450px Salt Lake City Temple MoroniTo what extent do evangelicals oppose Mitt Romney because of his Mormon faith? In the wake of Romney's big speech last week, this is a natural question to ask. But based on stories by the Chicago Tribune and The New York Times, I think that reporters could do a better job of answering it with nuance and perspective.

To their credit, both papers explored the depth of evangelical opposition to Mormonism. Each provided an illuminating statistic: while one in four Americans voiced qualms about voting for a Mormon for president, one in three evangelicals did the same. Dahleen Glanton and Margaret Ramirez of the Tribune had a noteworthy interview with Frank Page, the head of the Southern Baptist Convention, about the theological differences between traditional Christians and Mormons over whether Christ is the only Son of Man who was the Son of God.

So far, so good: Yet as Mollie pointed out, reporters mischaracterize the nature of evangelical opposition to the Mormon faith. Laurie Goodstein of the Times described it as "anti-Mormon sentiment." Consider, too, the following passage by Glanton and Ramirez:

Mormonism, founded in 1830, is still considered a new religion and consequently suffers from prejudice and misperception, according to scholars and church leaders.

Much of the ill-feeling stems from a controversial church history that includes polygamy, a refusal to allow blacks into the priesthood until 1978 and misunderstood rituals such as secret temple ceremonies and wearing of sacred undergarments.

Actually, Glanton and Ramirez quoted an evangelical whose opposition to Mormonism was rooted in prejudice and misperception. But the two reporters quoted other evangelicals who simply opposed Mormon theology out of principal, not prejudice and misperception; the evangelicals opposed the Mormon doctrines concerning Jesus Christ and other theological tenets.

Are we reporters really going to ascribe all religious differences to bias? Talk about seeing reality in terms of black and white rather than shades of gray.

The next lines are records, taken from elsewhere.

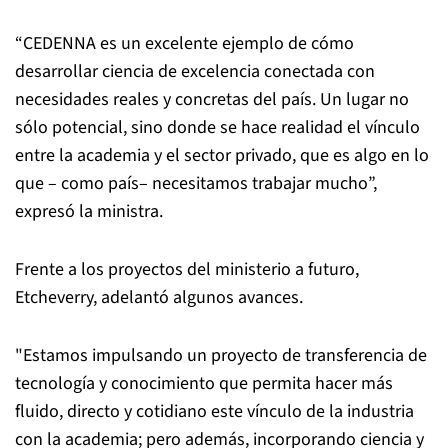
“CEDENNA es un excelente ejemplo de cómo
desarrollar ciencia de excelencia conectada con
necesidades reales y concretas del país. Un lugar no
sólo potencial, sino donde se hace realidad el vínculo
entre la academia y el sector privado, que es algo en lo
que – como país– necesitamos trabajar mucho”,
expresó la ministra.
Frente a los proyectos del ministerio a futuro,
Etcheverry, adelantó algunos avances.
"Estamos impulsando un proyecto de transferencia de
tecnología y conocimiento que permita hacer más
fluido, directo y cotidiano este vínculo de la industria
con la academia; pero además, incorporando ciencia y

Also, both stories leave unclear the depth of evangelical opposition to Mormonism. Glanton and Ramirez allude to an important point: no matter their theological differences with Mormons, evangelicals oppose the Democratic candidates' support for abortion and homosexual rights even more. As the reporters note:

Rev. Erwin Lutzer, pastor of The Moody Church in Chicago, applauded Romney for focusing on the relationship between religion and politics instead of the specific doctrines of his faith.

Lutzer said if Romney wins the GOP nomination, evangelicals who cannot connect with any of the Democratic candidates might have no choice but to vote for him -- even those who now say there is no way they would choose a Mormon.

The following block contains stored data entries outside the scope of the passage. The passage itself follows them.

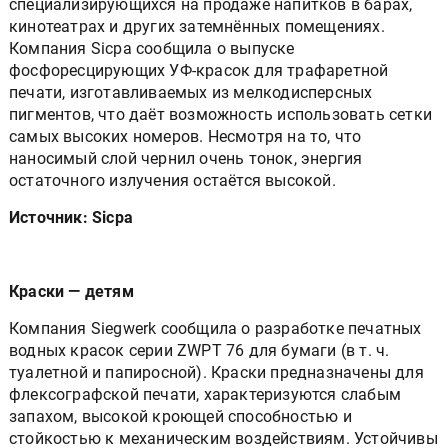
кинотеатрах и других затемнённых помещениях.
Компания Sicpa сообщила о выпуске
фосфоресцирующих УФ-красок для трафаретной
печати, изготавливаемых из мелкодисперсных
пигментов, что даёт возможность использовать сетки
самых высоких номеров. Несмотря на то, что
наносимый слой чернил очень тонок, энергия
остаточного излучения остаётся высокой.
Источник: Sicpa
Краски — детям
Компания Siegwerk сообщила о разработке печатных
водных красок серии ZWPT 76 для бумаги (в т. ч.
туалетной и папиросной). Краски предназначены для
флексографской печати, характеризуются слабым
запахом, высокой кроющей способностью и
стойкостью к механическим воздействиям. Устойчивы
к воде, жирам и маслам, слабым кислотам и щёлочам;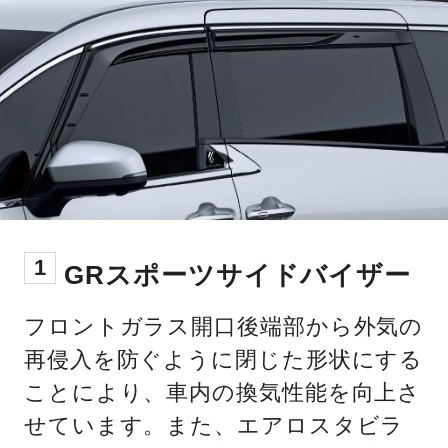
1
GRスポーツサイドバイザー
フロントガラス開口後端部から外気の
再侵入を防ぐように閉じた形状にする
ことにより、車内の換気性能を向上さ
せています。また、エアロスタビラ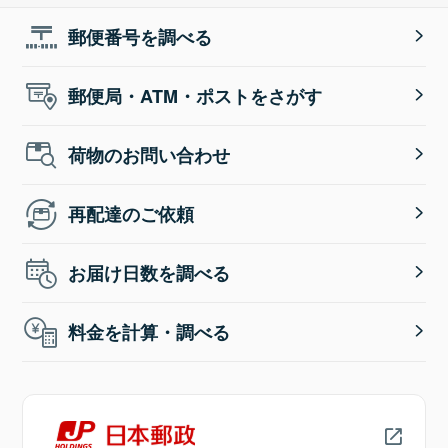
郵便番号を調べる
郵便局・ATM・ポストをさがす
荷物のお問い合わせ
再配達のご依頼
お届け日数を調べる
料金を計算・調べる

"From our standpoint, Mormonism has always been a cult," he said. "At the same time if we're confronted by someone further away from our values, we might be forced to."

I think both papers should have given this point greater emphasis. Are evangelicals so opposed to a Mormon candidate that many would vote for a culturally liberal Democratic presidential nominee, or would many simply stay home? In other words, do evangelicals consider Mormonism an equal or greater threat than secularism and religious liberalism?

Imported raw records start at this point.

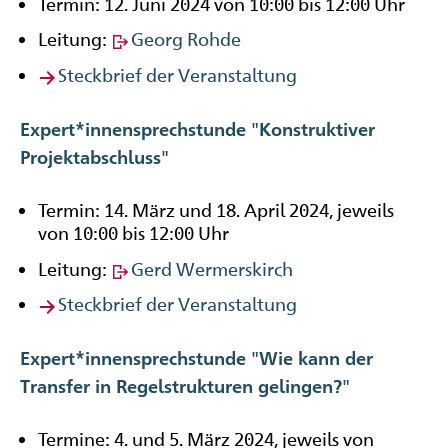
Termin: 12. Juni 2024 von 10:00 bis 12:00 Uhr
Leitung:
Georg Rohde
Steckbrief der Veranstaltung
Expert*innensprechstunde "Konstruktiver
Projektabschluss"
Termin: 14. März und 18. April 2024, jeweils
von 10:00 bis 12:00 Uhr
Leitung:
Gerd Wermerskirch
Steckbrief der Veranstaltung
Expert*innensprechstunde "Wie kann der
Transfer in Regelstrukturen gelingen?"
Termine: 4. und 5. März 2024, jeweils von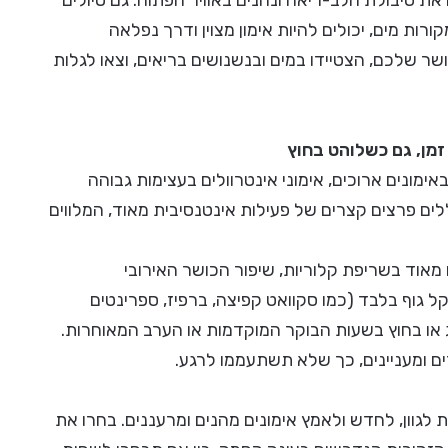
ת סיבולת הלב-ריאה ונהנים באוויר הפתוח. גם טיולים
רות מים, יכולים להיות אימון מצוין ודרך נפלאה
 שלכם, הצטיידו במים ובנשנושים בריאים, וצאו לגלות
ונים ארוכים, אימוני אינטרוולים בעצימות גבוהה
יכולים להיות הפתרון המושלם עבורכם. אימוני HIIT כוללים פרצים קצרים של פעילות אינטנסיבית מאוד, המלווים
צרים (15-30 דקות), אך יעילים מאוד בשריפת קלוריות, שיפור הכושר האירובי
יית מסת שריר. תוכלו לבצע אימוני HIIT עם משקל גוף בלבד (כמו סקוואט קפיצה, ברפיז, ספרינטים
ג או בחוץ בשעות הבוקר המוקדמות או הערב המאוחרות.
ים ומעניינים, כך שלא תשתעממו לרגע.
ת לגוון, לחדש ולאמץ אימונים מהנים ומרעננים. בחרו את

These questions deserve answers. After all, take John F. Kennedy's troubles in the South in 1960. While Kennedy won the Old Confederacy, his Catholicism helps explain his narrow defeat in states such as Kentucky, Tennessee, and Florida.

I admire both reporters for going out of their way to talk with evangelicals about their views of Mormons. I just wish their portraits were more three-dimensional.